Our rules

by Kimberley Cummins

Avoiding controversy at Crop-Over, seems as impossible as not avoiding calypso.

This time the disagreement surrounds Kadooment band leaders and their registration in according with National Cultural Foundation rules and deadlines.

Barbados TODAY understands that nine band leaders missed the deadline to register flag person and specific individual of the band. The NCF’s Corporate Communications Specialist, Andre Hoyte, told this newspaper that while he could not release the name of the bands, a large number failed to meet the deadline.

He said the producer of the event advised them that based on the rules they would not be permitted to register beyond the deadline without the full agreement of all band leaders.

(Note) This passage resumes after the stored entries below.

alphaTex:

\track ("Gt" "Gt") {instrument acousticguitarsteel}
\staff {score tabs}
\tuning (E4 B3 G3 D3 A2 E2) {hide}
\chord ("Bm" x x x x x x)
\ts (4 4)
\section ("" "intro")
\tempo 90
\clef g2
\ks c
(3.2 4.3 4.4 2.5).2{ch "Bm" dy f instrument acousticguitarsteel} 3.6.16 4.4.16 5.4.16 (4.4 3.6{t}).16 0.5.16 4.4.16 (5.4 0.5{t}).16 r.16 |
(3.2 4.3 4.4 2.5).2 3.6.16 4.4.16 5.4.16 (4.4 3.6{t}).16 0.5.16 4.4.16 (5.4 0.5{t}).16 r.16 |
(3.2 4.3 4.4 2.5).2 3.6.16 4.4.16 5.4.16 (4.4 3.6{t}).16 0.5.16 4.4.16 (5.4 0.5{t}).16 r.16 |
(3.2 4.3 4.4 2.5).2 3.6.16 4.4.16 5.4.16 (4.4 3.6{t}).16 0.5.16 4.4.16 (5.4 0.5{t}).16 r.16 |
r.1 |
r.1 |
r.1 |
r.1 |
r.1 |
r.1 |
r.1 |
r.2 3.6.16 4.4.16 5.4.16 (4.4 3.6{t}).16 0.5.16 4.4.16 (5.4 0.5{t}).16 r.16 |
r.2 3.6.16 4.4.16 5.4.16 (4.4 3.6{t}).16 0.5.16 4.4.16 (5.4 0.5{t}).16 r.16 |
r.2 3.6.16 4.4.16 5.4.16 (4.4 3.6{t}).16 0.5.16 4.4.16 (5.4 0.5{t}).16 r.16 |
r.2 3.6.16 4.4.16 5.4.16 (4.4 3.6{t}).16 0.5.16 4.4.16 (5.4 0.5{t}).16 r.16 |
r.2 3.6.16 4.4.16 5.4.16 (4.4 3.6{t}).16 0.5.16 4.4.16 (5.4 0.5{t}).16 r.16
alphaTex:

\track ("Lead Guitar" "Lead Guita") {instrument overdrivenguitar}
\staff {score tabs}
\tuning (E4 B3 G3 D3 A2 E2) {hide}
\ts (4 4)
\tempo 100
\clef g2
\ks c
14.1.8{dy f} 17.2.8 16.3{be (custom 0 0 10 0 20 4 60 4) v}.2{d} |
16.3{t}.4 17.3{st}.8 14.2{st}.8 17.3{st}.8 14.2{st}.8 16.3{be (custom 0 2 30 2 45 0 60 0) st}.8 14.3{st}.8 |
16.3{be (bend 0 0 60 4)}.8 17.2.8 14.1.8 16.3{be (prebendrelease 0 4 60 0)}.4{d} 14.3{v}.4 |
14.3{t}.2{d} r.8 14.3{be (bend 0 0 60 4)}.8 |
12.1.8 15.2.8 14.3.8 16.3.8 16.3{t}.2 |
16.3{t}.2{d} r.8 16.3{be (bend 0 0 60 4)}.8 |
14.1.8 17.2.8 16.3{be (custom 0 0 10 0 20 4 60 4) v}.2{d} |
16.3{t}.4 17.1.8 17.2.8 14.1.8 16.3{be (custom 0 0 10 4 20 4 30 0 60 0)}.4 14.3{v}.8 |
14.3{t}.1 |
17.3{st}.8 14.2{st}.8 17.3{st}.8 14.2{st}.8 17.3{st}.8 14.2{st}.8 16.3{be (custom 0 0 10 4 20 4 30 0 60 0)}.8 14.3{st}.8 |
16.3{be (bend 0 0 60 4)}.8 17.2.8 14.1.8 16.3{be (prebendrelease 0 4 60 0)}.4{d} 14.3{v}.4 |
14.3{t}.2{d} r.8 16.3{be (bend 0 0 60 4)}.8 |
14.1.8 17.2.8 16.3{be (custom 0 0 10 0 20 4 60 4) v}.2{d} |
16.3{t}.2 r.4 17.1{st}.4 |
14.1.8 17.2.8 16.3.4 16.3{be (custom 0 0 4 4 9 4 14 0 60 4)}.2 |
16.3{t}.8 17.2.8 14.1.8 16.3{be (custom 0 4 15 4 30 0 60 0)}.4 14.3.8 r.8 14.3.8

“The rules don’t permit us to accept late deadlines, but because it was such a large number, the question was asked whether the others felt this would be possible so we went back to the constituents first. However, we did not have a majority, there was not a 100 per cent agreement, so we have stuck to the rules and so it was unfortunate for those who did not make the deadline,” he said.

One of the band leaders who declined to sign the agreement yesterday was Trevor Chase of Ooutrage. He said he did not sign because as band leaders they came together and created the rules and policies by which they would be governed — and they must now abide by them.

“Unfortunately, it can happen to anybody, last year it happened to us, but we didn’t make any noise about it ?– we took it in stride. So it just happened that it happened to a number of other individuals and because of that I think if we are the persons who sit and put rules in place we got to bite the bullet and appreciate the fact that we made an error and we must come again next year in the spirit of being fair.

“I believe that no one wants to go and tell their masqueraders that they did not meet the deadline, but it I a bitter pill you have to swallow,” he said.

Chase further said he believed they could be a fall out based on the events.

“Some individuals go in for the love of the event, some individuals would go in for the returns they would gain from winning an event. If I am going to put two or three thousand to build a costume knowing that I am not going to get anything for it, I might have second thoughts.

“Probably the purest sort of person who don’t look at the winning would bring the costume because they love the mass but others may not.”

On the other hand, band leader of Ravurz Kadooment band, Lyndon Clarke, described the refusal to sign the agreement by some band leaders as “petty” and “unfair”.

“I think it is unfair;†what for a man he will receive and I believe most of them not sign because they think ‘Well, if they don’t come in and be judged I stand a chance in winning more money or getting more money or something looking like that’.

“That is just my opinion. People feel by not signing it is stating to the others out there ‘You need to be more vigilant in what you are doing and when you are coming forward, you need to be on time’.”

“To me it doesn’t make any sense because somebody miss a particular day that you want to penalise them. They are actually a lot of thing that go on, you are running around and stuff trying to get things organised and you tend to forget sometimes,” he said.

Hoyte said this year there was an increase in prize money for the categories: the winner in the flag person section would receive $1,000, second $600 and third $400. The best individual male and female’s first prize was $5,300, second $3,800 and third $2,300.